Journal de l'année Édition 1977 1977Éd. 1977

La question alimentaire mondiale

La crise de l'énergie et ses retombées ont éclipsé une question fondamentale : comment nourrir (demain) les habitants de la planète Terre ?
Le bilan connu de la dernière grande famine (celle du Sahel, avec ses 200 000 morts) remonte à 1972-1973. Les pays victimes récentes du fléau (Chine, Éthiopie, Congo, Inde...) gardent secrètes leurs macabres statistiques, qui sans doute se chiffrent par millions. Or la question se pose : de telles situations peuvent-elles se reproduire ?

Dossier
La famine est-elle pour demain ?

Cette interrogation peut paraître saugrenue alors que les récoltes mondiales de ces dernières années ont été, dans l'ensemble, bonnes et que l'on parle plus fréquemment, dans les nations occidentales, d'excédents que de sous-production. Pourtant, la sécheresse qui a affecté certaines régions d'Europe constitue un sérieux avertissement. En matière de production agricole, rien de définitif n'est, dans la conjoncture actuelle, jamais acquis.

C'est d'autant plus vrai que l'on maîtrise encore difficilement les statistiques publiées ici et là. Pour des raisons politiques ou autres, certains pays ne révèlent aucun chiffre et se livrent à des approximations interdisant toute prévision sérieuse. C'est le cas des pays d'économie planifiée et des pays dont les infrastructures administratives sont encore insuffisantes.
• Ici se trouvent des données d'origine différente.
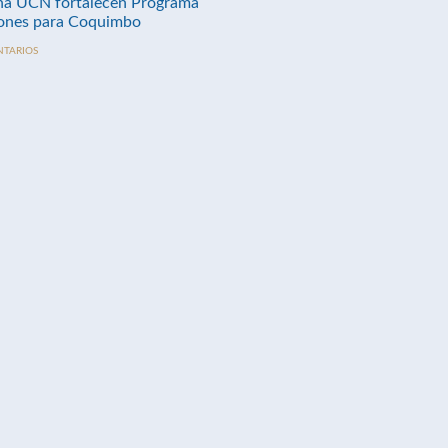
na UCN fortalecen Programa
nes para Coquimbo
NTARIOS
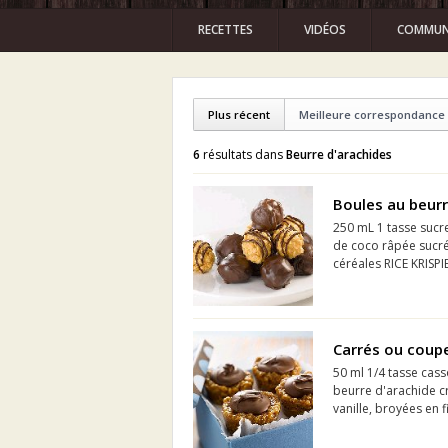
RECETTES
VIDÉOS
COMMUN
Plus récent
Meilleure correspondance
6
résultats dans
Beurre d'arachides
Boules au beurr
250 mL 1 tasse sucr
de coco râpée sucré
céréales RICE KRISPI
Carrés ou coupe
50 ml 1/4 tasse cass
beurre d'arachide c
vanille, broyées en f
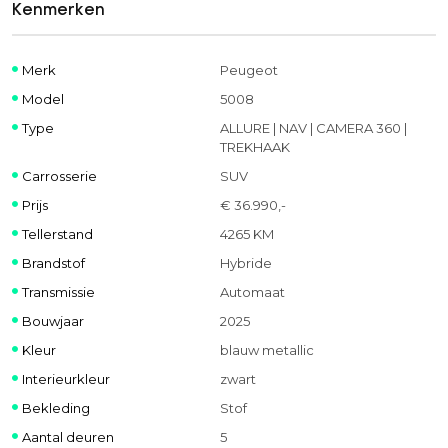
Kenmerken
Merk
Peugeot
Model
5008
Type
ALLURE | NAV | CAMERA 360 |
TREKHAAK
Carrosserie
SUV
Prijs
€ 36.990,-
Tellerstand
4265 KM
Brandstof
Hybride
Transmissie
Automaat
Bouwjaar
2025
Kleur
blauw metallic
Interieurkleur
zwart
Bekleding
Stof
Aantal deuren
5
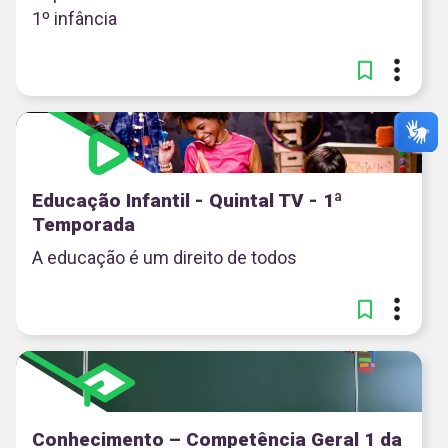
1º infância
Educação Infantil - Quintal TV - 1ª
Temporada
A educação é um direito de todos
Conhecimento – Competência Geral 1 da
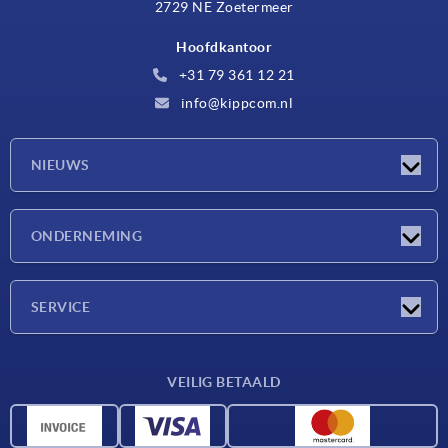
2729 NE Zoetermeer
Hoofdkantoor
+31 79 361 12 21
info@kippcom.nl
NIEUWS
Nieuwtjes
ONDERNEMING
Beurzen
Onderneming
SERVICE
Leveringsvoorwaarden
VEILIG BETAALD
Materiaaloverzicht
CAD-gegevens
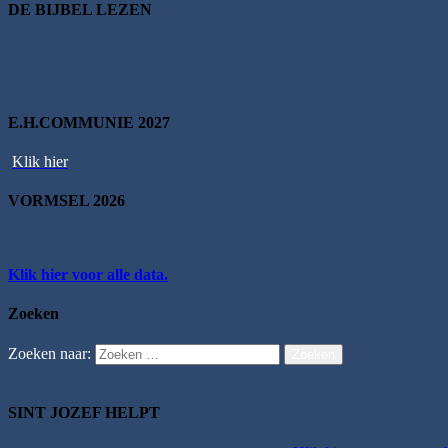
DE BIJBEL LEZEN
Wil je de hele tekst van de Bijbel – de vertaling, die wij in de heilig
E.H.COMMUNIE 2027
Klik hier
VORMSEL 2026
Ons nieuwe Vormselproject 2026 gaat op vrijdag 07-11-2025 van star
Klik hier voor alle data.
Zoeken
Zoeken naar:
Zoeken
SINT JOZEF HELPT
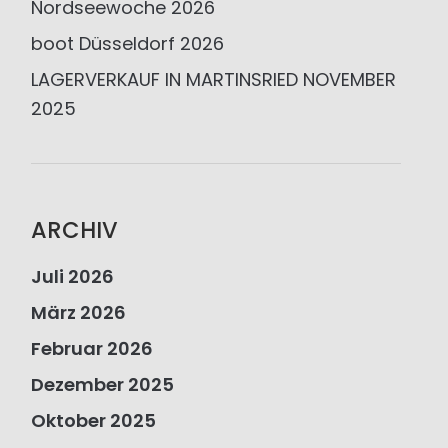
Nordseewoche 2026
boot Düsseldorf 2026
LAGERVERKAUF IN MARTINSRIED NOVEMBER
2025
ARCHIV
Juli 2026
März 2026
Februar 2026
Dezember 2025
Oktober 2025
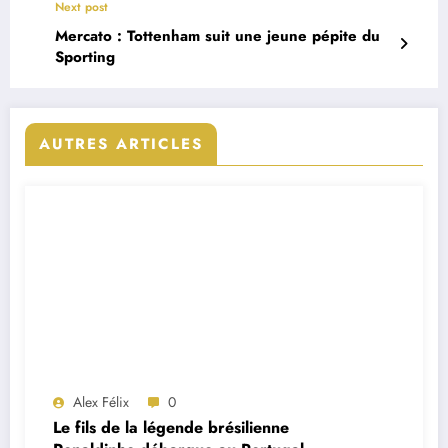
Next post
Mercato : Tottenham suit une jeune pépite du
Sporting
AUTRES ARTICLES
Alex Félix
0
Le fils de la légende brésilienne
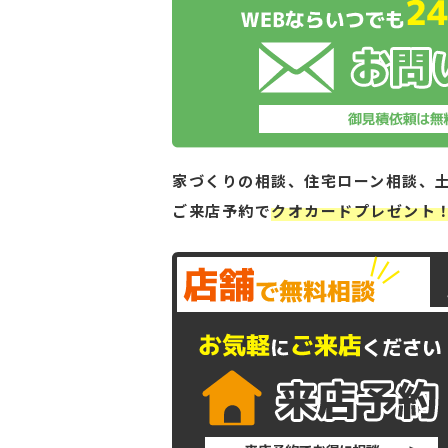
家づくりの相談、住宅ローン相談、
ご来店予約で
クオカードプレゼント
Malgré les difficultés, études et réunions se multiplient à travers le monde, et, dans la plupart des cas, les conclusions convergents : si la croissance de la population se poursuit au taux actuel, certains pays connaîtront une famine durable avant la fin du siècle, avec les conséquences politiques internationales que suppose cette éventualité, devenue insupportable à notre époque.

Démographie

La population du globe va-t-elle poursuivre sa progression ? Elle est passée de 1 milliard d'hommes, en 1850, à 2 en 1930, pour atteindre 4 milliards en 1977. Si l'on en croit, notamment, Maurice Guernier, du Club de Rome, Joseph Klatzmann, économiste, et A. Sauvy, sociologue, la population avoisinerait 7 milliards en l'an 2000.

Chiffre exagéré selon certains ; pour Pierre Longone, de l'INED (Institut national d'études démographiques), la situation présente résulte d'un accident passager : l'application des règles médicales et sanitaires en usage dans les pays occidentaux aux populations ayant conservé, pour leur reproduction, des habitudes ancestrales. Pour Lester Brown, directeur de l'Institut de la Veille mondiale, la population ne dépasserait pas 5,5 milliards. Ce qui fait une sérieuse différence.

Les experts des Nations unies estiment que, vers le milieu du siècle prochain, l'explosion démographique sera terminée, la population mondiale ayant atteint un équilibre définitif.

Mais ces divergences s'atténuent lorsqu'on retient l'horizon 1985. Les diverses variantes étudiées par les Nations unies, par exemple, donnent une fourchette allant de 4,695 milliards d'humains à 4,960. Ces prévisions se fondent sur un accroissement sans précédent de la démographie : 2 % par an.

Besoins

Cet accroissement entraînera inéluctablement une augmentation de la demande alimentaire, même en supposant que la consommation individuelle reste identique à celle d'aujourd'hui.

Globalement, le cas est prévisible dans les pays développés, qui connaîtront, toutefois, des transferts entre produits chers ou bon marché en fonction de l'évolution des revenus et de l'urbanisation. Les citadins, dont la population croît de 3 % par an contre 1,3 % pour les ruraux, consommeront moins de calories mais beaucoup plus de protéines que ces derniers.

En 1985, dans les pays développés, à quelques exceptions près, la demande sera inférieure à l'offre, notamment pour les céréales. L'accroissement potentiel de la production dépendra des besoins d'importation des pays à économie planifiée et des pays en développement.

Dans les pays en développement, si les revenus des consommateurs augmentaient de 1 % par an, la demande alimentaire augmenterait, elle, de 10 % en volume. Pour quel produit ? La question est difficile, car la demande fluctue énormément en fonction des revenus.